Wkrótce do zagajnika, w którym poległ dowódca Oddziału Wydzielonego Wojska Polskiego, przyjechał niemiecki fotograf. Zrobił kilka zdjęć. Ciało majora zostało zapakowane na wóz, a potem na ciężarówkę. Trafiło do koszar w Tomaszowie Mazowieckim. Tam poległemu miał złożyć honory sam gen. Kurt von Gienanth, dowódca odcinka granicznego „Środek”. Na piersi „Hubala” ponoć złożył świerkową gałązkę. Potem Niemcy pochowali Dobrzańskiego w nieznanym do dziś miejscu. Szczątków legendarnego przywódcy od lat szukają członkowie Stowarzyszenia „Wizna 1939”. Są niemal pewni, że spoczywają one pod posadzką kościoła w Inowłodzu.

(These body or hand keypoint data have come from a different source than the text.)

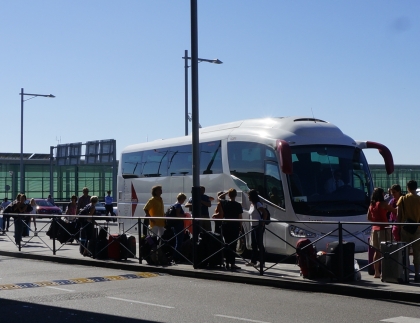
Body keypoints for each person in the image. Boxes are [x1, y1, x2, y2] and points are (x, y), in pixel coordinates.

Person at [367, 187, 395, 278]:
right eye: (383, 193)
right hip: (383, 229)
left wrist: (376, 220)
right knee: (385, 251)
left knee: (377, 252)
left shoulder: (372, 204)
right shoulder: (383, 204)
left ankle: (376, 272)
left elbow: (369, 218)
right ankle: (384, 272)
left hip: (374, 230)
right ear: (381, 194)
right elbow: (394, 210)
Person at [397, 180, 420, 282]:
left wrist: (399, 226)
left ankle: (405, 273)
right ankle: (417, 273)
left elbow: (398, 216)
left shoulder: (402, 199)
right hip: (417, 229)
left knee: (405, 252)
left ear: (408, 188)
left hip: (405, 228)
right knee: (417, 252)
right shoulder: (419, 199)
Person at [218, 188, 243, 270]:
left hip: (225, 225)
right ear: (236, 195)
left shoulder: (225, 203)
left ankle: (227, 262)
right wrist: (240, 227)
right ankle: (232, 263)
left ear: (229, 195)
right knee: (233, 244)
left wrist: (225, 193)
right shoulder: (238, 205)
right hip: (234, 226)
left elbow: (218, 197)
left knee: (226, 243)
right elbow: (240, 218)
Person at [247, 189, 267, 267]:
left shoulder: (258, 204)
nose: (248, 197)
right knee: (253, 244)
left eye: (249, 195)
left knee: (259, 244)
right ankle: (253, 261)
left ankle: (262, 262)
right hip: (253, 225)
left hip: (258, 226)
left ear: (252, 196)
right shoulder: (251, 204)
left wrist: (263, 222)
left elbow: (264, 212)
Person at [170, 193, 187, 263]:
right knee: (179, 241)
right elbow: (178, 215)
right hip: (178, 224)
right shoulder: (178, 205)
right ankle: (176, 257)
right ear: (182, 199)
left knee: (177, 240)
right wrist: (184, 215)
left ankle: (175, 256)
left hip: (175, 225)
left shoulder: (174, 204)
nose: (184, 201)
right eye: (184, 199)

Tymczasem dzień po śmierci „Hubala” do jego oddziału dotarł kolejny rozkaz ZWZ. Generał Stefan Rowecki „Grot” pisał w nim: „Po raz trzeci i ostatni rozkazuję natychmiast zlikwidować i rozwiązać oddział. W razie niezastosowania się do powyższych zarządzeń będzie Pan Major traktowany jako dywersant i szkodnik sprawy narodowej”. Mimo tych kontrowersji „Hubal” przeszedł do legendy. Działalność jego oddziału, jak podkreśla Łukasz Ksyta, miała ogromne znaczenie moralne i polityczne. „(…) wpłynęła pozytywnie na proces kształtowania się w społeczeństwie świadomości, iż walkę należy kontynuować. Przyczyniła się w istotny sposób do przełamania nastrojów apatii i bierności” – pisze historyk.

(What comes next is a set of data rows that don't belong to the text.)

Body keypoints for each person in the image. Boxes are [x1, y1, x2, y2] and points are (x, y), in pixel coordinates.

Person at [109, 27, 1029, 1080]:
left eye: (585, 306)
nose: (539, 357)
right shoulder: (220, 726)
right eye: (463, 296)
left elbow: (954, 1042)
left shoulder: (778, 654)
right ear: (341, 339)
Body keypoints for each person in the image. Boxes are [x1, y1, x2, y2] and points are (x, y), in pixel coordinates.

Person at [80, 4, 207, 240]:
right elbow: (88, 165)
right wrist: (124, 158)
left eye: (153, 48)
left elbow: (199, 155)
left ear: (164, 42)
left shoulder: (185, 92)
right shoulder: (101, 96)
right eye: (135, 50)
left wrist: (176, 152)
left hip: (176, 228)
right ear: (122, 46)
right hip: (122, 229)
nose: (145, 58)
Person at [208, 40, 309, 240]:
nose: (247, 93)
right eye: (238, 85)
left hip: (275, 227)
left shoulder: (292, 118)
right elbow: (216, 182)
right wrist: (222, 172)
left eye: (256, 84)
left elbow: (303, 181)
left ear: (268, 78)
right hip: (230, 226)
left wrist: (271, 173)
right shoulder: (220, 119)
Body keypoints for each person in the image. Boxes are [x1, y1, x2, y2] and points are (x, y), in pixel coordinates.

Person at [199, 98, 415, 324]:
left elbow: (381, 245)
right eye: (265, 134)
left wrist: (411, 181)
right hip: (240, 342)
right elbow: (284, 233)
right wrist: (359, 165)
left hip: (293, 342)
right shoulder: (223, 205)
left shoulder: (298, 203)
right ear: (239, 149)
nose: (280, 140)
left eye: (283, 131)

Sam oddział bez swojego dowódcy przetrwał jeszcze niespełna dwa miesiące. Potem jeden z jego członków, podchorąży Henryk Ossowski, wspominał: „Byliśmy przekonani, że pomimo demobilizacji oddziału my się znów zbierzemy. Stanowiliśmy grupę ludzi bardzo z sobą zżytą, ufającą sobie nawzajem i było wiadomo, że gdziekolwiek będziemy, to w razie potrzeby skrzykniemy się”.
Podczas pisania korzystałem z publikacji: Łukasz Ksyta, „Major Hubal. Historia prawdziwa”, Warszawa 2014; Zygmunt Kosztyła, „Oddział Wydzielony Wojska Polskiego majora »Hubala«”, Warszawa 1987; Jacek Sawicki, „»Hubal«” i jego Oddział Wydzielony Wojska Polskiego 1939–1940”, Warszawa 2015.